-- DATASET RECORDS follows --
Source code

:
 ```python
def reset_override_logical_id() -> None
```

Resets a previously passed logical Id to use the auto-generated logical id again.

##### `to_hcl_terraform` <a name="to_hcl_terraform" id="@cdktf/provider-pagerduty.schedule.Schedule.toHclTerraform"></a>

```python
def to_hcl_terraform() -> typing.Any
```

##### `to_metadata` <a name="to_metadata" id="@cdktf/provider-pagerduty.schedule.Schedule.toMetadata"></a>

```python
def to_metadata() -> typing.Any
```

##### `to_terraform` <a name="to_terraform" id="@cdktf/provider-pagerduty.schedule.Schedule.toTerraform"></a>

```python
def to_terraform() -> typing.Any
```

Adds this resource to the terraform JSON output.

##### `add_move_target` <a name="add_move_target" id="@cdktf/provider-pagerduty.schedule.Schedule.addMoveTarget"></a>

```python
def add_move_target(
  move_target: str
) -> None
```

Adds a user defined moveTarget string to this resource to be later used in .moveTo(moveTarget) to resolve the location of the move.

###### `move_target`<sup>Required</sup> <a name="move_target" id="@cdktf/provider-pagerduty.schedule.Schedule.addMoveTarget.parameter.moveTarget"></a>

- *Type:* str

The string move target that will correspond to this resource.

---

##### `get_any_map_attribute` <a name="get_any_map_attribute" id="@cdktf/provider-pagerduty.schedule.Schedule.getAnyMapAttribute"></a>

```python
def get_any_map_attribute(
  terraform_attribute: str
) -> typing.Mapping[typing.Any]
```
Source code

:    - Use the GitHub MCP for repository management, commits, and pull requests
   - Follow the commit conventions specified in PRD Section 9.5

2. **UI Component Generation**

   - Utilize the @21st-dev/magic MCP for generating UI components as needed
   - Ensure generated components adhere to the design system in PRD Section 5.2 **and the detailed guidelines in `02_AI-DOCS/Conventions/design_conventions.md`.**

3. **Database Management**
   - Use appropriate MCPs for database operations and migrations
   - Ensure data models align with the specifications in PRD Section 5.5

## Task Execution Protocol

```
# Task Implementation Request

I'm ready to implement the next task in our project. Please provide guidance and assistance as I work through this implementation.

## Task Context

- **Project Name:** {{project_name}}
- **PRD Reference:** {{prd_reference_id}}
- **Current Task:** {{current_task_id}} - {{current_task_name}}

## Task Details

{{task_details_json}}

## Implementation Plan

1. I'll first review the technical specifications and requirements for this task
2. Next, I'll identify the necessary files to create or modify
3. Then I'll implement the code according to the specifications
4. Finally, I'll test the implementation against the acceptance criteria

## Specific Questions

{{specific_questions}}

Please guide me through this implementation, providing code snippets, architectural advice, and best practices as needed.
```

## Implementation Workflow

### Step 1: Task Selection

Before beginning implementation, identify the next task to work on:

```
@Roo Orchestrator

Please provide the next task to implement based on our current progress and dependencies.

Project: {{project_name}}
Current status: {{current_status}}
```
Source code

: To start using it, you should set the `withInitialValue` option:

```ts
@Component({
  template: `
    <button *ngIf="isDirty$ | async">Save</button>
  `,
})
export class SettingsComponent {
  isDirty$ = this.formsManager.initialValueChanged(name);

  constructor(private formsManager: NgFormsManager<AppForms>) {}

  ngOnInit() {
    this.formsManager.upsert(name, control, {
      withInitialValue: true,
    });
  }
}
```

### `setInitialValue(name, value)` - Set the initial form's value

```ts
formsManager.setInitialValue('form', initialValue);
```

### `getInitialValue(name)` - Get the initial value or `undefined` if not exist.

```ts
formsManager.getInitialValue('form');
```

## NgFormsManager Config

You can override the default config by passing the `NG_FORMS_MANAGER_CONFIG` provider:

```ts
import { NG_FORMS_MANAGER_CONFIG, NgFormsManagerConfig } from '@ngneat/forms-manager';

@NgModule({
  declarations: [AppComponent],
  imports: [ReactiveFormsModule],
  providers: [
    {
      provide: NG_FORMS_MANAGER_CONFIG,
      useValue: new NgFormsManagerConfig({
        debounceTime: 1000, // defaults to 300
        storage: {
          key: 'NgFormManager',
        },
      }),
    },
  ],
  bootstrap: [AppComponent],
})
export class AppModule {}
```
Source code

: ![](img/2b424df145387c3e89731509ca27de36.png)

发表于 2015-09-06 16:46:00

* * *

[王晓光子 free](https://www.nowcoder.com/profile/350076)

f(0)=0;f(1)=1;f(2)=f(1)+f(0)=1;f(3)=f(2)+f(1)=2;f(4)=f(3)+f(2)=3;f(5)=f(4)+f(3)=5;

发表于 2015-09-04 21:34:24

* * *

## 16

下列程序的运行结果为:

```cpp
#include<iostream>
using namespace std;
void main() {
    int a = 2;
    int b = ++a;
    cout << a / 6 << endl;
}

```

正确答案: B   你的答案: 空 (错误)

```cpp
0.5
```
-- DATASET RECORDS concluded --
WHAT IS REQUIRED: Repeat the data word for word. Leave nothing out.

WRITTEN REPLY:
Source code

:
 ```python
def reset_override_logical_id() -> None
```

Resets a previously passed logical Id to use the auto-generated logical id again.

##### `to_hcl_terraform` <a name="to_hcl_terraform" id="@cdktf/provider-pagerduty.schedule.Schedule.toHclTerraform"></a>

```python
def to_hcl_terraform() -> typing.Any
```

##### `to_metadata` <a name="to_metadata" id="@cdktf/provider-pagerduty.schedule.Schedule.toMetadata"></a>

```python
def to_metadata() -> typing.Any
```

##### `to_terraform` <a name="to_terraform" id="@cdktf/provider-pagerduty.schedule.Schedule.toTerraform"></a>

```python
def to_terraform() -> typing.Any
```

Adds this resource to the terraform JSON output.

##### `add_move_target` <a name="add_move_target" id="@cdktf/provider-pagerduty.schedule.Schedule.addMoveTarget"></a>

```python
def add_move_target(
  move_target: str
) -> None
```

Adds a user defined moveTarget string to this resource to be later used in .moveTo(moveTarget) to resolve the location of the move.

###### `move_target`<sup>Required</sup> <a name="move_target" id="@cdktf/provider-pagerduty.schedule.Schedule.addMoveTarget.parameter.moveTarget"></a>

- *Type:* str

The string move target that will correspond to this resource.

---

##### `get_any_map_attribute` <a name="get_any_map_attribute" id="@cdktf/provider-pagerduty.schedule.Schedule.getAnyMapAttribute"></a>

```python
def get_any_map_attribute(
  terraform_attribute: str
) -> typing.Mapping[typing.Any]
```
Source code

:    - Use the GitHub MCP for repository management, commits, and pull requests
   - Follow the commit conventions specified in PRD Section 9.5

2. **UI Component Generation**

   - Utilize the @21st-dev/magic MCP for generating UI components as needed
   - Ensure generated components adhere to the design system in PRD Section 5.2 **and the detailed guidelines in `02_AI-DOCS/Conventions/design_conventions.md`.**

3. **Database Management**
   - Use appropriate MCPs for database operations and migrations
   - Ensure data models align with the specifications in PRD Section 5.5

## Task Execution Protocol

```
# Task Implementation Request

I'm ready to implement the next task in our project. Please provide guidance and assistance as I work through this implementation.

## Task Context

- **Project Name:** {{project_name}}
- **PRD Reference:** {{prd_reference_id}}
- **Current Task:** {{current_task_id}} - {{current_task_name}}

## Task Details

{{task_details_json}}

## Implementation Plan

1. I'll first review the technical specifications and requirements for this task
2. Next, I'll identify the necessary files to create or modify
3. Then I'll implement the code according to the specifications
4. Finally, I'll test the implementation against the acceptance criteria

## Specific Questions

{{specific_questions}}

Please guide me through this implementation, providing code snippets, architectural advice, and best practices as needed.
```

## Implementation Workflow

### Step 1: Task Selection

Before beginning implementation, identify the next task to work on:

```
@Roo Orchestrator

Please provide the next task to implement based on our current progress and dependencies.

Project: {{project_name}}
Current status: {{current_status}}
```
Source code

: To start using it, you should set the `withInitialValue` option:

```ts
@Component({
  template: `
    <button *ngIf="isDirty$ | async">Save</button>
  `,
})
export class SettingsComponent {
  isDirty$ = this.formsManager.initialValueChanged(name);

  constructor(private formsManager: NgFormsManager<AppForms>) {}

  ngOnInit() {
    this.formsManager.upsert(name, control, {
      withInitialValue: true,
    });
  }
}
```

### `setInitialValue(name, value)` - Set the initial form's value

```ts
formsManager.setInitialValue('form', initialValue);
```

### `getInitialValue(name)` - Get the initial value or `undefined` if not exist.

```ts
formsManager.getInitialValue('form');
```

## NgFormsManager Config

You can override the default config by passing the `NG_FORMS_MANAGER_CONFIG` provider:

```ts
import { NG_FORMS_MANAGER_CONFIG, NgFormsManagerConfig } from '@ngneat/forms-manager';

@NgModule({
  declarations: [AppComponent],
  imports: [ReactiveFormsModule],
  providers: [
    {
      provide: NG_FORMS_MANAGER_CONFIG,
      useValue: new NgFormsManagerConfig({
        debounceTime: 1000, // defaults to 300
        storage: {
          key: 'NgFormManager',
        },
      }),
    },
  ],
  bootstrap: [AppComponent],
})
export class AppModule {}
```
Source code

: ![](img/2b424df145387c3e89731509ca27de36.png)

发表于 2015-09-06 16:46:00

* * *

[王晓光子 free](https://www.nowcoder.com/profile/350076)

f(0)=0;f(1)=1;f(2)=f(1)+f(0)=1;f(3)=f(2)+f(1)=2;f(4)=f(3)+f(2)=3;f(5)=f(4)+f(3)=5;

发表于 2015-09-04 21:34:24

* * *

## 16

下列程序的运行结果为:

```cpp
#include<iostream>
using namespace std;
void main() {
    int a = 2;
    int b = ++a;
    cout << a / 6 << endl;
}

```

正确答案: B   你的答案: 空 (错误)

```cpp
0.5
```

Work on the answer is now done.